Exercise aim:
Swap each occurrence of "common name" in the following data for "vernacular name", and reproduce every line otherwise unchanged.

_ _ _ _ _ _ _

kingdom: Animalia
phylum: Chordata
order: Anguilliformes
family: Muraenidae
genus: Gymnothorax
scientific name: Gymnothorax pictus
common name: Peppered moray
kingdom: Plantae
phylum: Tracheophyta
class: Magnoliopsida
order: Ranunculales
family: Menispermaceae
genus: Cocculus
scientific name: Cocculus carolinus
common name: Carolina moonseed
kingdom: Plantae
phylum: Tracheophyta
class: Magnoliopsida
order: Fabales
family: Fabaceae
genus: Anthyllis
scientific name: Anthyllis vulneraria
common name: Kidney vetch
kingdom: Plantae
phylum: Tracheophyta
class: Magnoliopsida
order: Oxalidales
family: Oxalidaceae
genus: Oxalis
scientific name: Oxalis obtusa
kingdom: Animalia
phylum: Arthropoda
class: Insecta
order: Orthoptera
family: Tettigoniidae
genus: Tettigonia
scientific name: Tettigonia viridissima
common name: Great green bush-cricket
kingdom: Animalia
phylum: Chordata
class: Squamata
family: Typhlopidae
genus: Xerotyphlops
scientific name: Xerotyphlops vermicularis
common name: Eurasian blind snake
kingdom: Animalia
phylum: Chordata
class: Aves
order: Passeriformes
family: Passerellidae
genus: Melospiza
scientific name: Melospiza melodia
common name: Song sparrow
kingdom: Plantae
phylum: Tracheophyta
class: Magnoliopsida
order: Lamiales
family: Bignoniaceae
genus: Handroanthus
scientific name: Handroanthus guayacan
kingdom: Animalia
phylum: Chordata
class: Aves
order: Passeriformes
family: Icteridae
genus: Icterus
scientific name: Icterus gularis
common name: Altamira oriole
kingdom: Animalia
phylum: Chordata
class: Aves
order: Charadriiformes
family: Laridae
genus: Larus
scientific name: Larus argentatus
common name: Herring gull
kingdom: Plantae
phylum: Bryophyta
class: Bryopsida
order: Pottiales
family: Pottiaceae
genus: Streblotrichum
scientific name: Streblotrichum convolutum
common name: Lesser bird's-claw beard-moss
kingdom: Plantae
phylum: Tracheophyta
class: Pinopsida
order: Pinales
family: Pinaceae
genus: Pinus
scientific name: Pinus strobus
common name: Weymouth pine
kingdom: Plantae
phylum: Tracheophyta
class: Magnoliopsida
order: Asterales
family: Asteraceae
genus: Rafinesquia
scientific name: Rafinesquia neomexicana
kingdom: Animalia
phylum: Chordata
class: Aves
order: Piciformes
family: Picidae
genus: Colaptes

_ _ _ _ _ _ _

Final answer:
kingdom: Animalia
phylum: Chordata
order: Anguilliformes
family: Muraenidae
genus: Gymnothorax
scientific name: Gymnothorax pictus
vernacular name: Peppered moray
kingdom: Plantae
phylum: Tracheophyta
class: Magnoliopsida
order: Ranunculales
family: Menispermaceae
genus: Cocculus
scientific name: Cocculus carolinus
vernacular name: Carolina moonseed
kingdom: Plantae
phylum: Tracheophyta
class: Magnoliopsida
order: Fabales
family: Fabaceae
genus: Anthyllis
scientific name: Anthyllis vulneraria
vernacular name: Kidney vetch
kingdom: Plantae
phylum: Tracheophyta
class: Magnoliopsida
order: Oxalidales
family: Oxalidaceae
genus: Oxalis
scientific name: Oxalis obtusa
kingdom: Animalia
phylum: Arthropoda
class: Insecta
order: Orthoptera
family: Tettigoniidae
genus: Tettigonia
scientific name: Tettigonia viridissima
vernacular name: Great green bush-cricket
kingdom: Animalia
phylum: Chordata
class: Squamata
family: Typhlopidae
genus: Xerotyphlops
scientific name: Xerotyphlops vermicularis
vernacular name: Eurasian blind snake
kingdom: Animalia
phylum: Chordata
class: Aves
order: Passeriformes
family: Passerellidae
genus: Melospiza
scientific name: Melospiza melodia
vernacular name: Song sparrow
kingdom: Plantae
phylum: Tracheophyta
class: Magnoliopsida
order: Lamiales
family: Bignoniaceae
genus: Handroanthus
scientific name: Handroanthus guayacan
kingdom: Animalia
phylum: Chordata
class: Aves
order: Passeriformes
family: Icteridae
genus: Icterus
scientific name: Icterus gularis
vernacular name: Altamira oriole
kingdom: Animalia
phylum: Chordata
class: Aves
order: Charadriiformes
family: Laridae
genus: Larus
scientific name: Larus argentatus
vernacular name: Herring gull
kingdom: Plantae
phylum: Bryophyta
class: Bryopsida
order: Pottiales
family: Pottiaceae
genus: Streblotrichum
scientific name: Streblotrichum convolutum
vernacular name: Lesser bird's-claw beard-moss
kingdom: Plantae
phylum: Tracheophyta
class: Pinopsida
order: Pinales
family: Pinaceae
genus: Pinus
scientific name: Pinus strobus
vernacular name: Weymouth pine
kingdom: Plantae
phylum: Tracheophyta
class: Magnoliopsida
order: Asterales
family: Asteraceae
genus: Rafinesquia
scientific name: Rafinesquia neomexicana
kingdom: Animalia
phylum: Chordata
class: Aves
order: Piciformes
family: Picidae
genus: Colaptes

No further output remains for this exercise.